D’autant qu’1 logement sur 2 en France est équipé d’une chaudière gaz. L’interdiction de nouvelles installations accentuerait des inégalités sociales et territoriales, mais également le pouvoir d’achat des Français. Déjà car « la pompe à chaleur coûte environ 10 000 € de plus qu'une chaudière gaz performante, avec une durée de vie moindre et des coûts de maintenance supérieurs », soutient Coénove. De plus, l’interdiction réduirait l’offre d’équipements de chauffage et sur lesquels les ménages pourraient  « se ruer de façon anarchique, sans amélioration du bâti ». 

« Les ménages aux revenus modestes, qui sont souvent ceux occupant les logements les moins bien isolés, seraient donc dans l’incapacité d’installer des pompes à chaleur adaptées à leurs besoins et pourraient être incités à prolonger au maximum la durée de vie de leur chaudière, voire à basculer sur du chauffage à effet Joule, peu performant, contribuant à les précariser davantage », poursuit l’association. 

À cela s’ajoutent des contraintes techniques dans le remplacement des chaudières gaz par des PAC électriques (difficultés d'installation, nuisances sonores des unités extérieures, diamètres des canalisations de distribution de l’eau de chauffage, dimensionnement du réseau électrique…). En outre, Coénove évoque de potentielles tensions sur le système électrique français en l’absence du nouveau nucléaire, mais surtout une perte de souveraineté industrielle. 

« Alors que les chaudières sont majoritairement produites en France et en Europe, une grande majorité des composants des PAC électriques provient d’Asie. Des sites industriels français vont devoir s’adapter entraînant une menace sur des emplois locaux et des savoir-faire développés depuis des décennies. Du côté des installateurs/mainteneurs, la conversion rapide de techniciens vers la PAC électrique est complexe et va entraîner un déficit immédiat de ressources qualifiées, alors même que la profession est d'ores et déjà confrontée à des difficultés de recrutement », développe notamment l’association.
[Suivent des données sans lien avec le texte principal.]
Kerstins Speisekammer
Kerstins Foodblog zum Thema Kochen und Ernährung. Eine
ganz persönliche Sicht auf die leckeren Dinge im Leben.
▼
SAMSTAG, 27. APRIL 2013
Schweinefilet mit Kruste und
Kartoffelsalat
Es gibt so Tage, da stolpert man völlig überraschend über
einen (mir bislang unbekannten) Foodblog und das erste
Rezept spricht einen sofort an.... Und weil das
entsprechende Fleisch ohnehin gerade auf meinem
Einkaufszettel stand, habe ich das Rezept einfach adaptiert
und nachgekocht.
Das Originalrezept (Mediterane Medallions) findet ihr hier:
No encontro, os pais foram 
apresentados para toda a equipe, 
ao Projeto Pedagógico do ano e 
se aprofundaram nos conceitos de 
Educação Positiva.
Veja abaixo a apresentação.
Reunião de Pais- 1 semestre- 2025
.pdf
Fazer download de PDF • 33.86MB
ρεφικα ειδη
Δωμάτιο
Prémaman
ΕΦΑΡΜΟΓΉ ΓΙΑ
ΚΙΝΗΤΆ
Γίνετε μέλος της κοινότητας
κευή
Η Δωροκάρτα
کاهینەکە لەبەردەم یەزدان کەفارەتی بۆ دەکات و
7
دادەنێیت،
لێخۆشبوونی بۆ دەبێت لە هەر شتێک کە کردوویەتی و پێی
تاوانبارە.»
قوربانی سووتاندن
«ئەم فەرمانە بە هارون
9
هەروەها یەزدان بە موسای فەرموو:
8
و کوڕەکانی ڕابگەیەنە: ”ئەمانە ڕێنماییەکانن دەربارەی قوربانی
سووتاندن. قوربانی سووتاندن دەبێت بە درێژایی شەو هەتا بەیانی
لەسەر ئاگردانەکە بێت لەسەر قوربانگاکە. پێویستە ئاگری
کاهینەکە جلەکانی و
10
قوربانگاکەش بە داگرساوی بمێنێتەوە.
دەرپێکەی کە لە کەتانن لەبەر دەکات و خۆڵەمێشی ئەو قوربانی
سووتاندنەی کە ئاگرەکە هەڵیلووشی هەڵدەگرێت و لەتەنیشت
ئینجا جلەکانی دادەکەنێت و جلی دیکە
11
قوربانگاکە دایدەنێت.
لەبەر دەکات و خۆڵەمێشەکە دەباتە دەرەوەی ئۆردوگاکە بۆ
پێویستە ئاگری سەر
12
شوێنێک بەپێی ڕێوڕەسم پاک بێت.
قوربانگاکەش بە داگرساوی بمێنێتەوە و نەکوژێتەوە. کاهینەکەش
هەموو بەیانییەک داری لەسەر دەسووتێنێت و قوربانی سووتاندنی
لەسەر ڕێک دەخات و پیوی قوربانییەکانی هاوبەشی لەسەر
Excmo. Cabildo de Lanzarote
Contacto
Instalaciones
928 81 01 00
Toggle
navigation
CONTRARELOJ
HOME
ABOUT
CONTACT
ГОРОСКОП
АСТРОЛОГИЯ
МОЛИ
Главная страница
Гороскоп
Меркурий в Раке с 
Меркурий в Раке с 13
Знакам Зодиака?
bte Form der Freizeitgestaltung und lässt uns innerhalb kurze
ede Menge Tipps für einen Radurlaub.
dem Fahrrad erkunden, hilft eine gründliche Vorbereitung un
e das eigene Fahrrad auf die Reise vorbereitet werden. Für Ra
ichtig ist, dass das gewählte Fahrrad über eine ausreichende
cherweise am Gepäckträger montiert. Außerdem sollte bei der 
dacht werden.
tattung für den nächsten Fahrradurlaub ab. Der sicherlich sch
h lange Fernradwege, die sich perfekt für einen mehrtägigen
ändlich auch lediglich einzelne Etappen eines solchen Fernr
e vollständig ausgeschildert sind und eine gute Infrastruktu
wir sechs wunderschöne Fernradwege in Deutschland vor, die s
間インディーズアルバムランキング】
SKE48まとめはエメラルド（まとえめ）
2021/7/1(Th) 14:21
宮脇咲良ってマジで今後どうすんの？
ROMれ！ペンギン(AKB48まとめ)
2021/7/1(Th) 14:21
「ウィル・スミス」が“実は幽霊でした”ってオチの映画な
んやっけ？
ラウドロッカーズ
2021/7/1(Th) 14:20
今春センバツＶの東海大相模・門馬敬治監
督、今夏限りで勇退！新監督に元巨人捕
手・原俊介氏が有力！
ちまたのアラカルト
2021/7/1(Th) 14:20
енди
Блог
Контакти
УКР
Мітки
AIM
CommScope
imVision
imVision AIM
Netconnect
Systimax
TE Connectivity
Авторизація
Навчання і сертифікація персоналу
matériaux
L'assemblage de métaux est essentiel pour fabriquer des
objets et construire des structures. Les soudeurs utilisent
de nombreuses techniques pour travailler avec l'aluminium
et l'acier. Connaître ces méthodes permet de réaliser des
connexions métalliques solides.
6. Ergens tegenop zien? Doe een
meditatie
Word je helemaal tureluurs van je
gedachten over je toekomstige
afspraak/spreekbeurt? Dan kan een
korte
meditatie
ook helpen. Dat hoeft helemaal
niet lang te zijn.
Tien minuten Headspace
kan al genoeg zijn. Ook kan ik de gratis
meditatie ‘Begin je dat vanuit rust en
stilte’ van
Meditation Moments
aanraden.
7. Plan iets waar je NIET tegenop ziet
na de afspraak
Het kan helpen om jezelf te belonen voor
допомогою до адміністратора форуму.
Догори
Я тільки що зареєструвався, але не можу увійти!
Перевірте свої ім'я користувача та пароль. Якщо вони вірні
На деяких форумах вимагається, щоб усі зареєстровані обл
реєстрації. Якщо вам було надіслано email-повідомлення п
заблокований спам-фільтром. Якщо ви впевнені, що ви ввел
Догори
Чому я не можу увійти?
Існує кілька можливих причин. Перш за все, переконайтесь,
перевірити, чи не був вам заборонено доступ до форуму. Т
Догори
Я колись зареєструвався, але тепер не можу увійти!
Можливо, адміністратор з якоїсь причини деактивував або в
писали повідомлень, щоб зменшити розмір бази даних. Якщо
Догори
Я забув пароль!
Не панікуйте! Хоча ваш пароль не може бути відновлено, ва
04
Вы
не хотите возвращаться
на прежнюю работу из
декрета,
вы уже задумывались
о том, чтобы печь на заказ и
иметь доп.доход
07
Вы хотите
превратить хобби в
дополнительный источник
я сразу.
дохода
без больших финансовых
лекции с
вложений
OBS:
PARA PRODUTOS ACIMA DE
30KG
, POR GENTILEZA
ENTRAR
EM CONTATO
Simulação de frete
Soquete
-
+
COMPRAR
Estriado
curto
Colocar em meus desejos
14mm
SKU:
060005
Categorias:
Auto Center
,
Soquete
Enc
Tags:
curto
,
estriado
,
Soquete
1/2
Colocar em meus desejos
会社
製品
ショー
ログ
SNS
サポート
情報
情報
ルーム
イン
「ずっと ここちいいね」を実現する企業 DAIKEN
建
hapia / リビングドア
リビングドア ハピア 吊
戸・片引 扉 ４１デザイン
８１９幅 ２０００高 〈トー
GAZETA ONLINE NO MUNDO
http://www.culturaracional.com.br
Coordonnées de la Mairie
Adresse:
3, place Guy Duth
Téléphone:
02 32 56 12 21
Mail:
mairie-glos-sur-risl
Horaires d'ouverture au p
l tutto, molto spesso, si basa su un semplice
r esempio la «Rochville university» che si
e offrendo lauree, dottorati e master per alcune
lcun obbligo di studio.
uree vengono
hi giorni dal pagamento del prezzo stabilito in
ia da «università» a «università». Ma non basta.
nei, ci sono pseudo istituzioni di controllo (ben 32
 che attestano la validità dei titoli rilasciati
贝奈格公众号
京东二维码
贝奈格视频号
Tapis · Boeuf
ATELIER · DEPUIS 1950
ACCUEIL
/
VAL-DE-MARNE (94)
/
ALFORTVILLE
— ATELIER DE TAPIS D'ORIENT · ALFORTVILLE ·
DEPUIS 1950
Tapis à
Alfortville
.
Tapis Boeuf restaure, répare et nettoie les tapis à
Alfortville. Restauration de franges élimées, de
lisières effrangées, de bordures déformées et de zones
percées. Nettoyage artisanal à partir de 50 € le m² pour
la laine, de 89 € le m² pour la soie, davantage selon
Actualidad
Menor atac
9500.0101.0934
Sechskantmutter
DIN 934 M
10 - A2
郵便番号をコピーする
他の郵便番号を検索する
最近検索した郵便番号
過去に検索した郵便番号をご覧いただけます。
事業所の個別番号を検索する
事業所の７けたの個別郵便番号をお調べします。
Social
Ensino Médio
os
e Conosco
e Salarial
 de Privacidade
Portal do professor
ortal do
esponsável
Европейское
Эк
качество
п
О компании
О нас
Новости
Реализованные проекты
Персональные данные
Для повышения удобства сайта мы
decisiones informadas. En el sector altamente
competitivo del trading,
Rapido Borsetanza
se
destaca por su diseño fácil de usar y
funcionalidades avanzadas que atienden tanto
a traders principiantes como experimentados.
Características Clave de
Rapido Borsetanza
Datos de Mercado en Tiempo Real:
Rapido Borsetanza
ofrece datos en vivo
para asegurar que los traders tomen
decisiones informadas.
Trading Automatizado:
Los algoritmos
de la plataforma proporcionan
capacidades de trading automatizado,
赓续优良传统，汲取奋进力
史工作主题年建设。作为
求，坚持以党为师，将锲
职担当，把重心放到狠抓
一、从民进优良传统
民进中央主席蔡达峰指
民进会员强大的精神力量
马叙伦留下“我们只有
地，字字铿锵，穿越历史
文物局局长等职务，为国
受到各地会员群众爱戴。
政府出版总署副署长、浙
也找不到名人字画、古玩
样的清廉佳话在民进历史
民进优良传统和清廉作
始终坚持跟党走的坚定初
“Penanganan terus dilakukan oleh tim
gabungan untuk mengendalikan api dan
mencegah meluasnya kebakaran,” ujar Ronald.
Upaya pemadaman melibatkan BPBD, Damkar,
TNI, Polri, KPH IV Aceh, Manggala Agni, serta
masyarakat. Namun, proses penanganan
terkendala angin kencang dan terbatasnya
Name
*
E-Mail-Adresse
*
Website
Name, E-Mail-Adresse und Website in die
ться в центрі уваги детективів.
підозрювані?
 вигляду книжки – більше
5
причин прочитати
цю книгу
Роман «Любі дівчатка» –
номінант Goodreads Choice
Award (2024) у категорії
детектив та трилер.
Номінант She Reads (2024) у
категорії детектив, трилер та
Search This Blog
Une analyse à nuancer toutefois, car la France serait en avance sur la question de la PAC selon Delta-EE, tandis qu’une internalisation de la production de composants électroniques est en développement parmi des industriels tels qu’Atlantic.

 

« Ce n’est pas l’appareil qu’il faut bannir, mais le gaz qu’il faut verdir »

 

Il n’empêche qu’aux yeux de Coénove, la France doit davantage mobiliser son potentiel de production de gaz renouvelable, estimé à 320 TWh d'ici 2050.

« Les gisements de production de gaz renouvelables pourront donc garantir des quantités de gaz verts supérieures à la consommation totale de gaz prévue en 2050 et permettront d’assurer l’indépendance énergétique de notre pays, tout en décarbonant l'ensemble des secteurs, dont celui du bâtiment », plaide l’association.

Et son président, Jean-Charles Colas Roy, d’ajouter : « Ne mettons pas les Français dans des impasses technico-économiques ! L’atteinte des objectifs de décarbonation fixés par l’Europe « Fit for 55 » est possible tout en permettant à la France de préserver la résilience énergétique du pays, le pouvoir d’achat et les finances publiques. Cela passe par la sobriété choisie et pérenne, l’accélération de la rénovation performante et globale des bâtiments et un soutien au développement des gaz renouvelables pour atteindre 20% de biogaz à 2030. Ne nous trompons pas de combat, ce n’est pas l’appareil qu’il faut bannir, mais le gaz qu’il faut verdir ».